Mais si je suis intelligent, je comprends que je peux développer un désir de lecture. Par exemple, en regardant mes amis qui ont déjà appris à bien lire, je commence à avoir honte de mon incapacité et je reçois un désir de les «rattraper». Alors je n’ai plus besoin de personne pour me gronder, mais je vais de l’avant par moi-même.

C’est la différence entre les lignes gauche et droite – le chemin de la souffrance, quand des « coups » descendent sur vous de toutes les directions, et le « doux » chemin où vous êtes dans l’environnement correct qui éveille en vous le sentiment de l’envie .Vous les regardez et vous enviez le fait qu’ils aient quelque chose que vous n’avez pas. Et cela vous oblige à bouger.

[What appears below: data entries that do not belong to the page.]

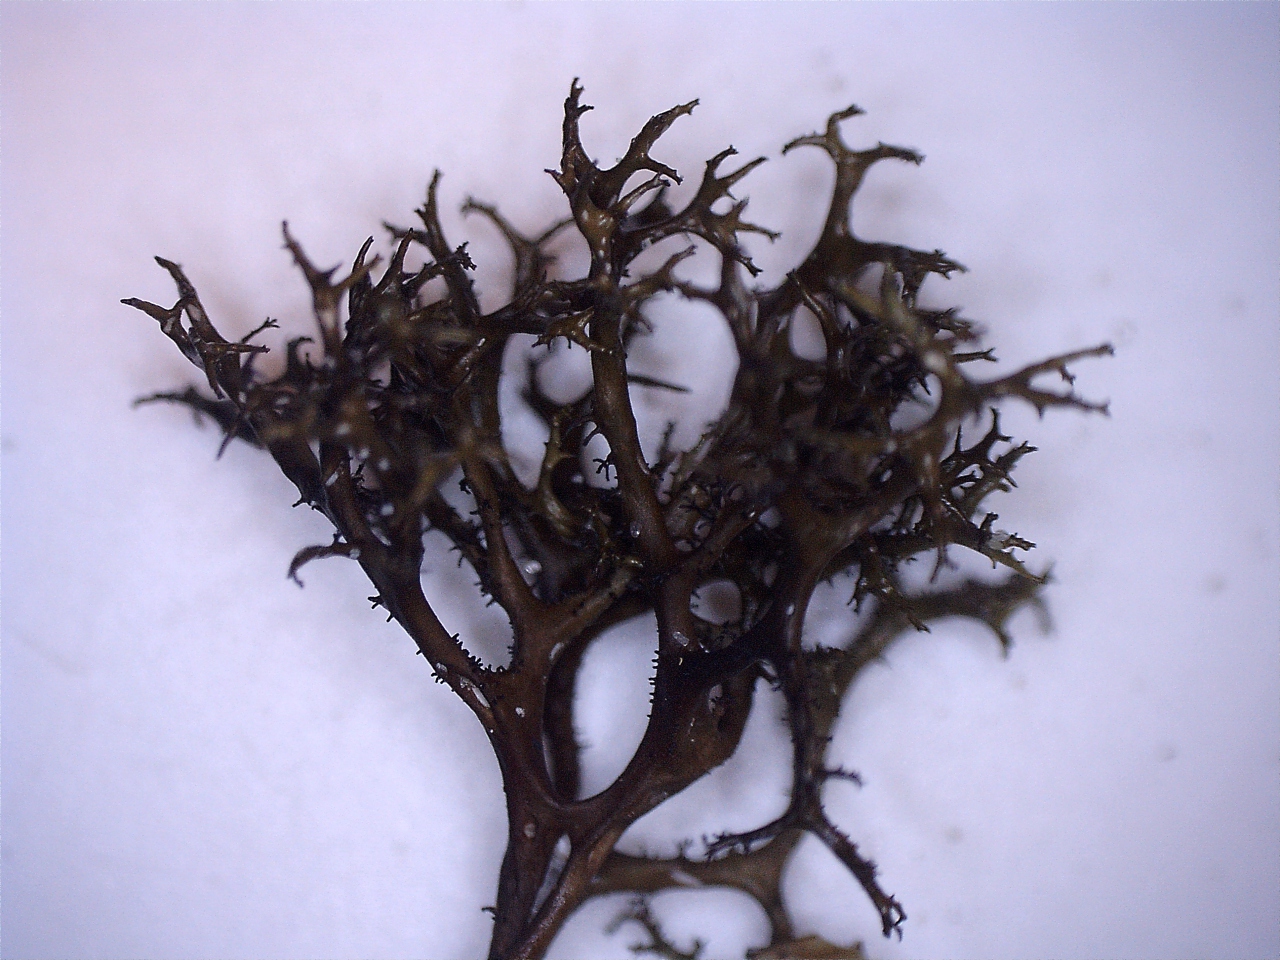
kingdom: Fungi
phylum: Ascomycota
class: Lecanoromycetes
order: Lecanorales
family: Parmeliaceae
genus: Cetraria
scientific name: Cetraria aculeata
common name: grubet tjørnelav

Du 3ème cours de la Convention WE ! Du 01/04/2011

Une masse critique de l’âme collective

Dr. Michael LaitmanQuestion: Je comprends que, progressivement, les points dans le cœur seront révélés, et que tous les gens vont venir à la sagesse de la Kabbale. Peut-on dire que, si à un certain stade d’une masse critique est atteinte, le processus deviendra simultanée plutôt que progressif ?
Réponse: Oui c’est vraiment ainsi. Tout organisme a un mécanisme de défense: Si un certain pourcentage de ses systèmes fonctionne correctement, le reste guérit sous leur influence. Si nous atteignons notre masse critique, le monde entier va le sentir instantanément.
C’est comme si les vagues déferlent sur les gens, et ils commencent à comprendre et à plus le ressentir. Ils verront tout d’un coup que c’est la vérité. Cela se manifestera à la fois dans leurs cœurs et leurs esprits et ils l’accepteront naturellement, sans savoir d’où cette sensation est venue. Et cela viendra de la connexion entre nous.